Well, it's still early yet. But it's a practice setting that's not widely known, but some might find it an interesting setting. Definitely don't confuse it with LTC pharmacy.
(1) LTACH is an acute care setting, pharmacy operate by the rules and regulation of a hospital pharmacy.
(2) There are 2 types of settings. Stand-alones (in it's own facility) or Hospital within a hospital (purchased or leased a part of a bigger hospital).
(3) Patients are in for a long term. For facility licensing purposes, the average length of stay per patient needs to be at least 25 days.
(4) in term sickness, patients falls somewhere between ICU and med-surg. Patients are typically on 2+ IV antibiotics, on ventilators, or have stage 4 wounds.
(5) Pharmacist's regular duties are the same as most hospital pharmacists. Process orders, dispense IVs, kinetic dosing, formulary maintenance, answer questions... etc.
(6) Pharmacy is not always 24 hours, at least mine isn't. Automated dispensing cabinets, PRN pharmacists, on-call and remote order entry is used during off-hours.
(7) With smaller facilities, there won't be specialist/clinical positions. Bad if you just want to clock in/out process orders all day, good if you want learn all aspect of pharmacy.
-----------------------------
Now for some early opinions.
The good:
(1) Workload: 2 pharmacist + 2 techs, PRNs on weekends, taking care of 25-30 patients 12 hours a day. Remote order processing for another 4 hours after. PRNs cover shortened weekend hours and time off.
(2) Setting: mine is a hospital within a hospital, and we have contract to access their services. I can order all the labs and the turn around is about the same as my old job. The borrowing meds is just a call and a jog down the stairs. Their DOP is a pretty cool guy as far as I can tell.

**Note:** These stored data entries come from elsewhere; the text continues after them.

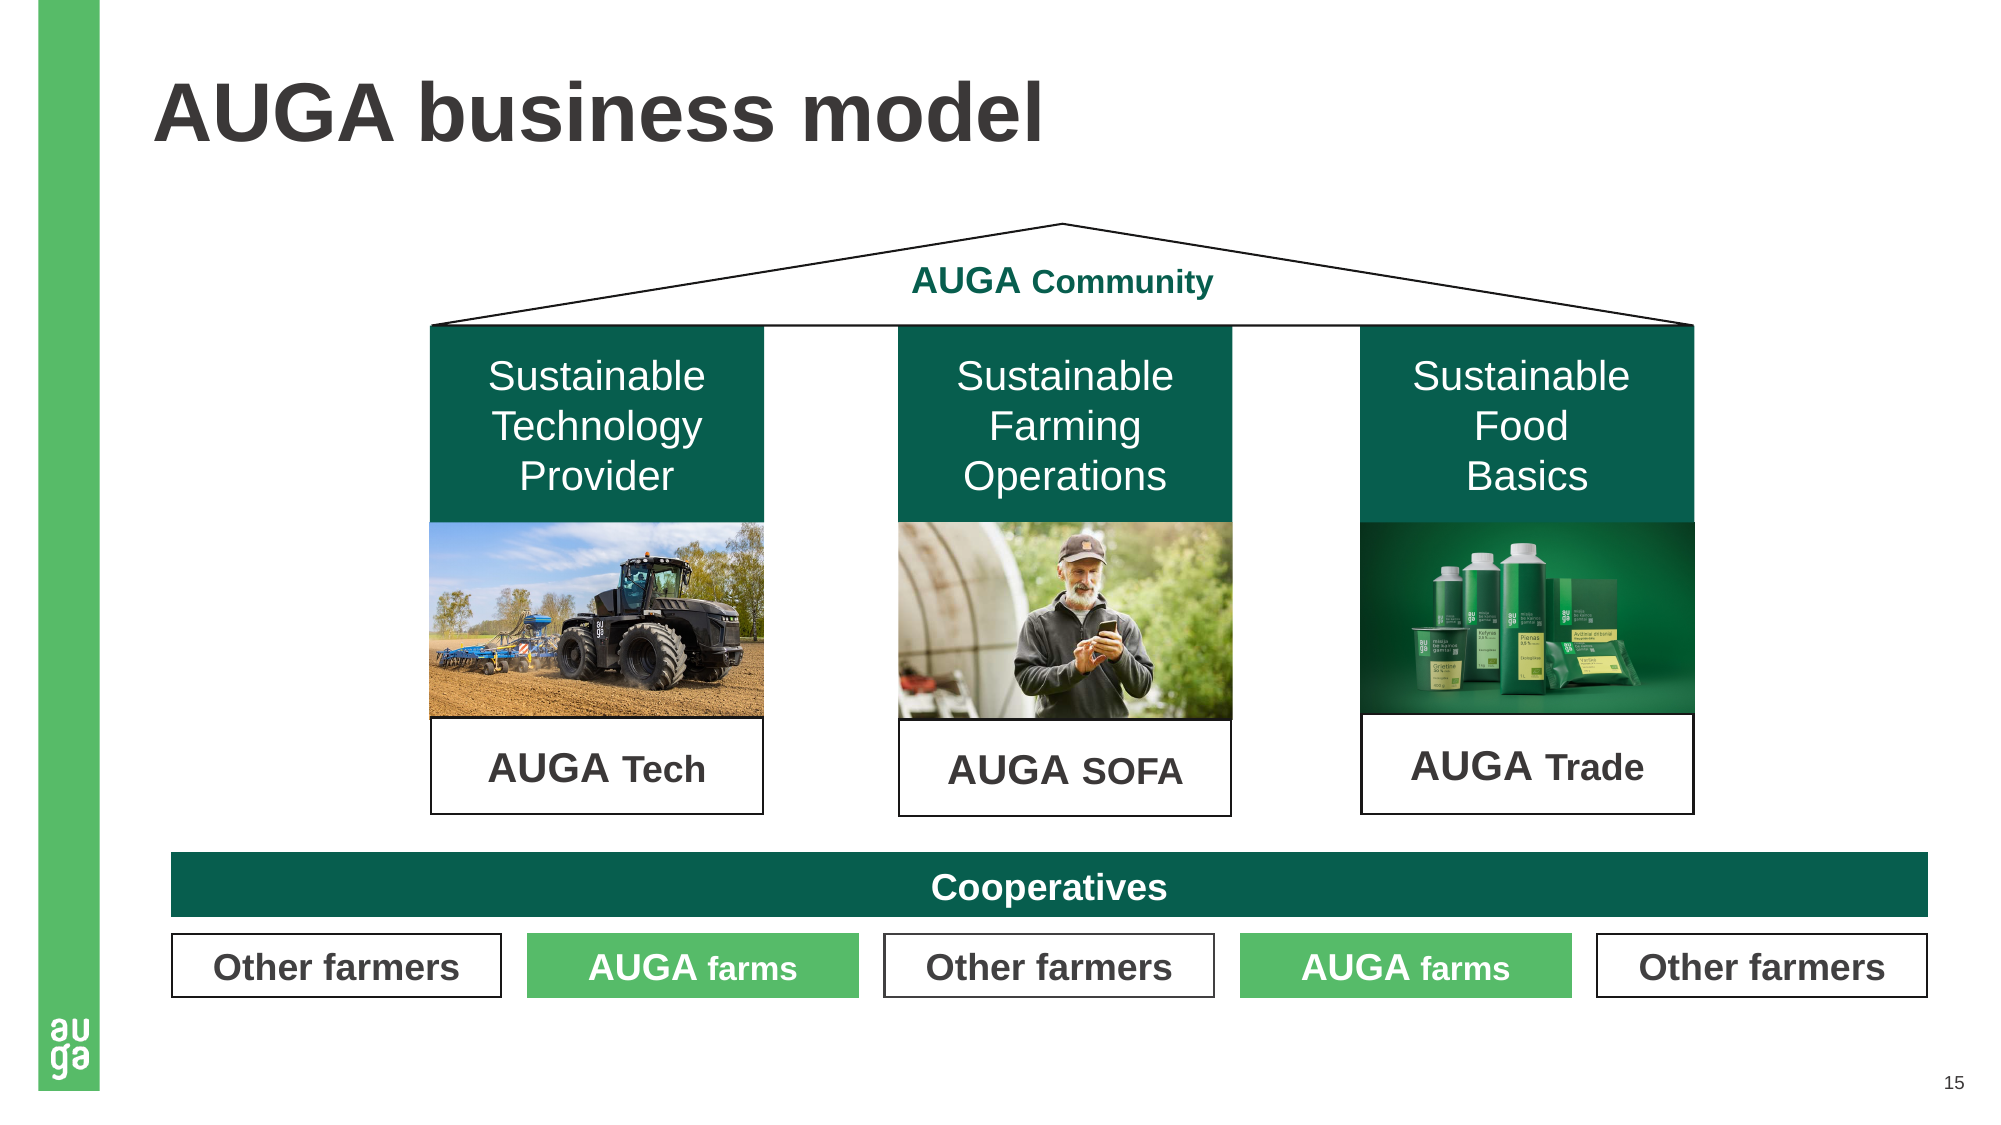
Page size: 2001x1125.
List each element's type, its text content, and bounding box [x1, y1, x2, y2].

text_box Other farmers [1596, 933, 1928, 998]
text_box Other farmers [171, 933, 502, 998]
text_box AUGA farms [527, 933, 859, 998]
slide_number 15 [1912, 1063, 1980, 1115]
text_box Cooperatives [171, 852, 1928, 917]
text_box Other farmers [883, 933, 1215, 998]
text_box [305, 223, 1695, 816]
text_box AUGA business model [137, 62, 1863, 164]
text_box AUGA farms [1240, 933, 1572, 998]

(3) Pay: I'm not going to disclose mine. But my staff pharmacist is paid about $3-$5/hr higher than a similarly qualified staff at my old place. Same for the techs. Benefits, pretty standard fairs.
The bad:
(1) on-call. If something after-hour can't be handled remotely, someone has to come in. I'm told that's rare. Keeping my fingers crossed.

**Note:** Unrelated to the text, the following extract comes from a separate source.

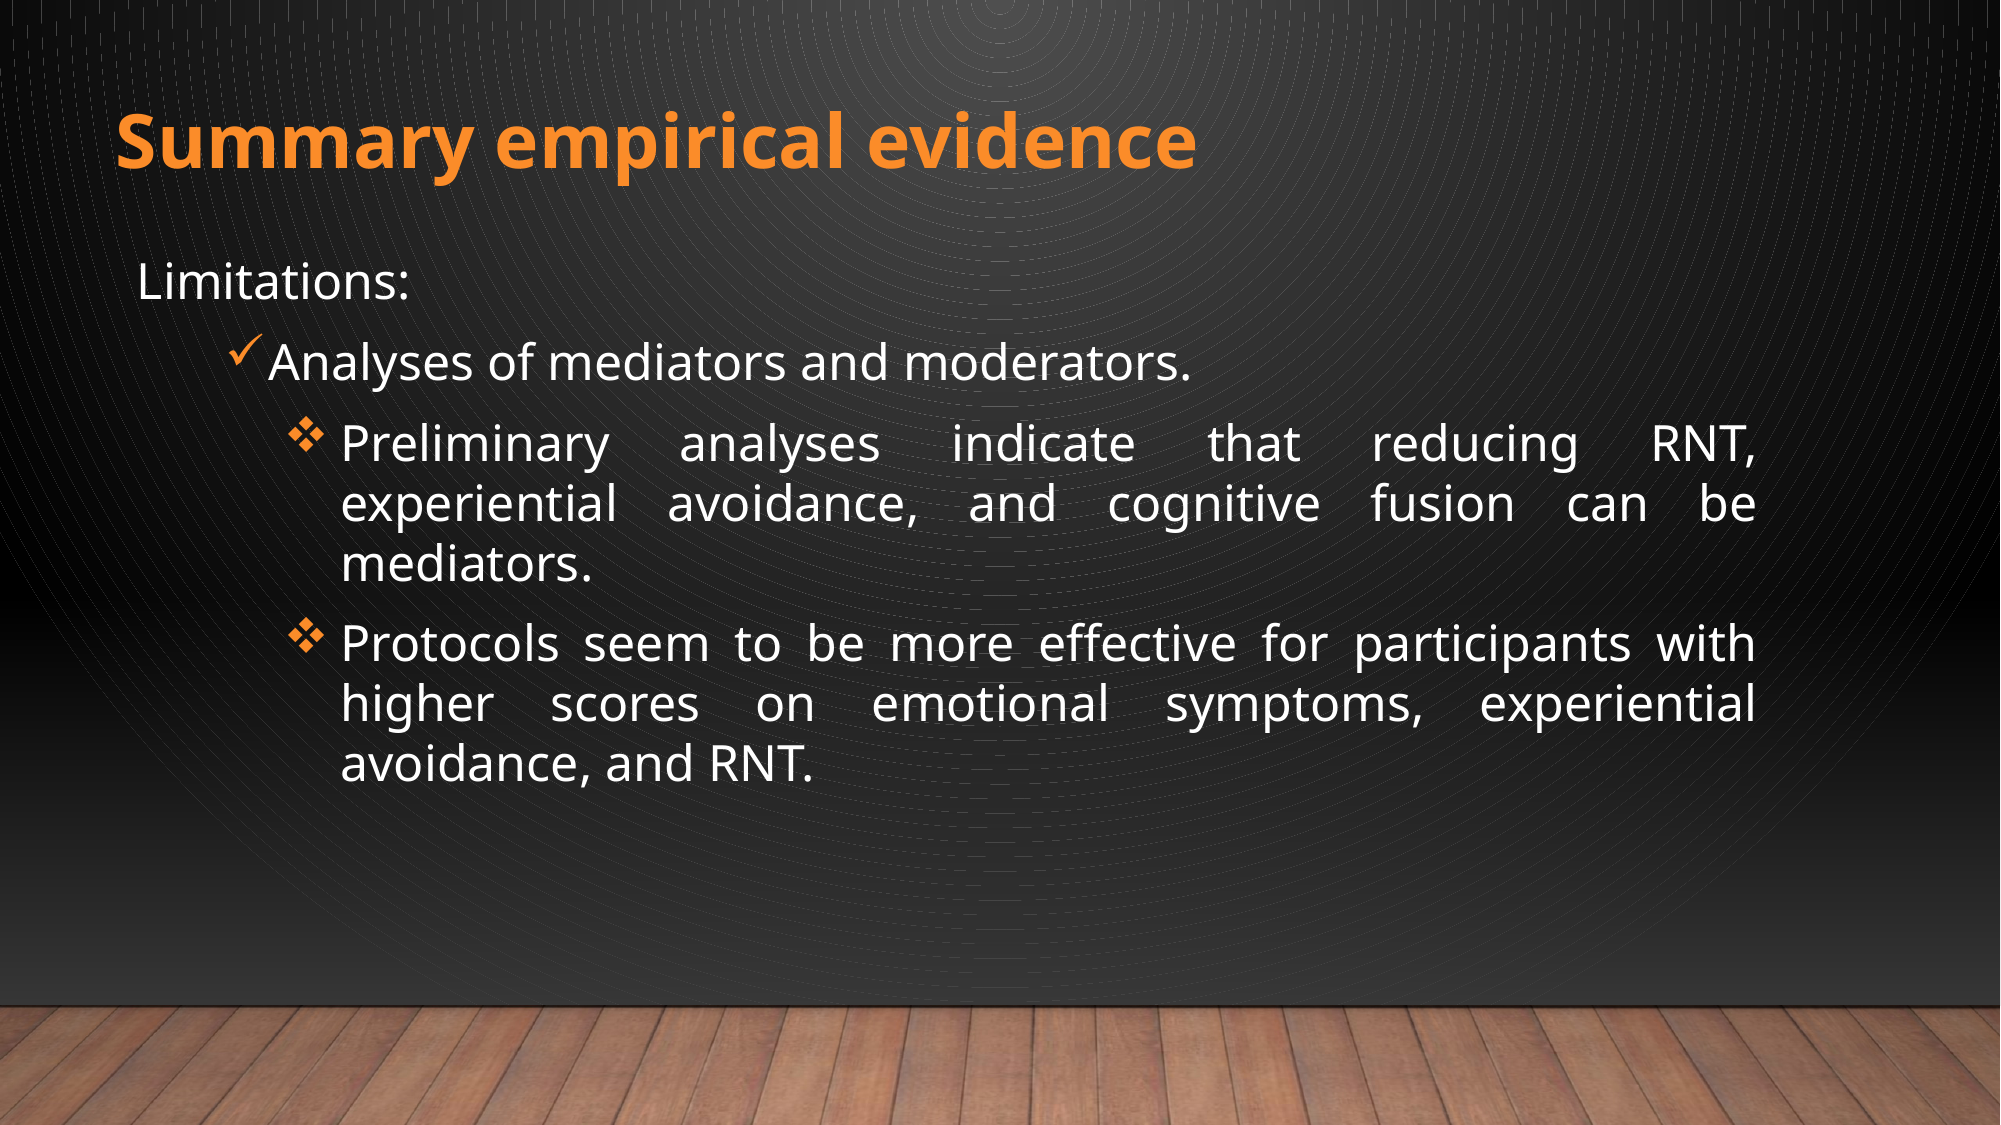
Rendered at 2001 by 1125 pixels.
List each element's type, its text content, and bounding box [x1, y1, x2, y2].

picture [0, 1005, 2000, 1125]
text_box Summary empirical evidence [100, 58, 1847, 231]
list Limitations: Analyses of mediators and moderators. Preliminary analyses indicate that reducing RNT, experiential avoidance, and cognitive fusion can be mediators. Protocols seem to be more effective for participants with higher scores on emotional symptoms, experiential avoidance, and RNT. [121, 241, 1774, 976]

(2) Small staff. Hard to plug holes and can't stretch for long. The PRNs I inherited all have full time jobs, meaning weekday holes are probably hopeless. Once I settle in, probable need to get more PRNs that can be available during weekdays.
(3) quality of care and accountability. I hate to say it, but I am a little surprised at the lax attitudes in many of the staff here, from nursing, MD to pharmacy. Maybe it's just this one, or maybe it's because LTACH is not under as much scrutiny as hospitals. I'm gonna watch a while longer, but clearly there is room for improvement.
Well, it's still early yet. But it's a practice setting that's not widely known, but some might find it an interesting setting. Definitely don't confuse it with LTC pharmacy.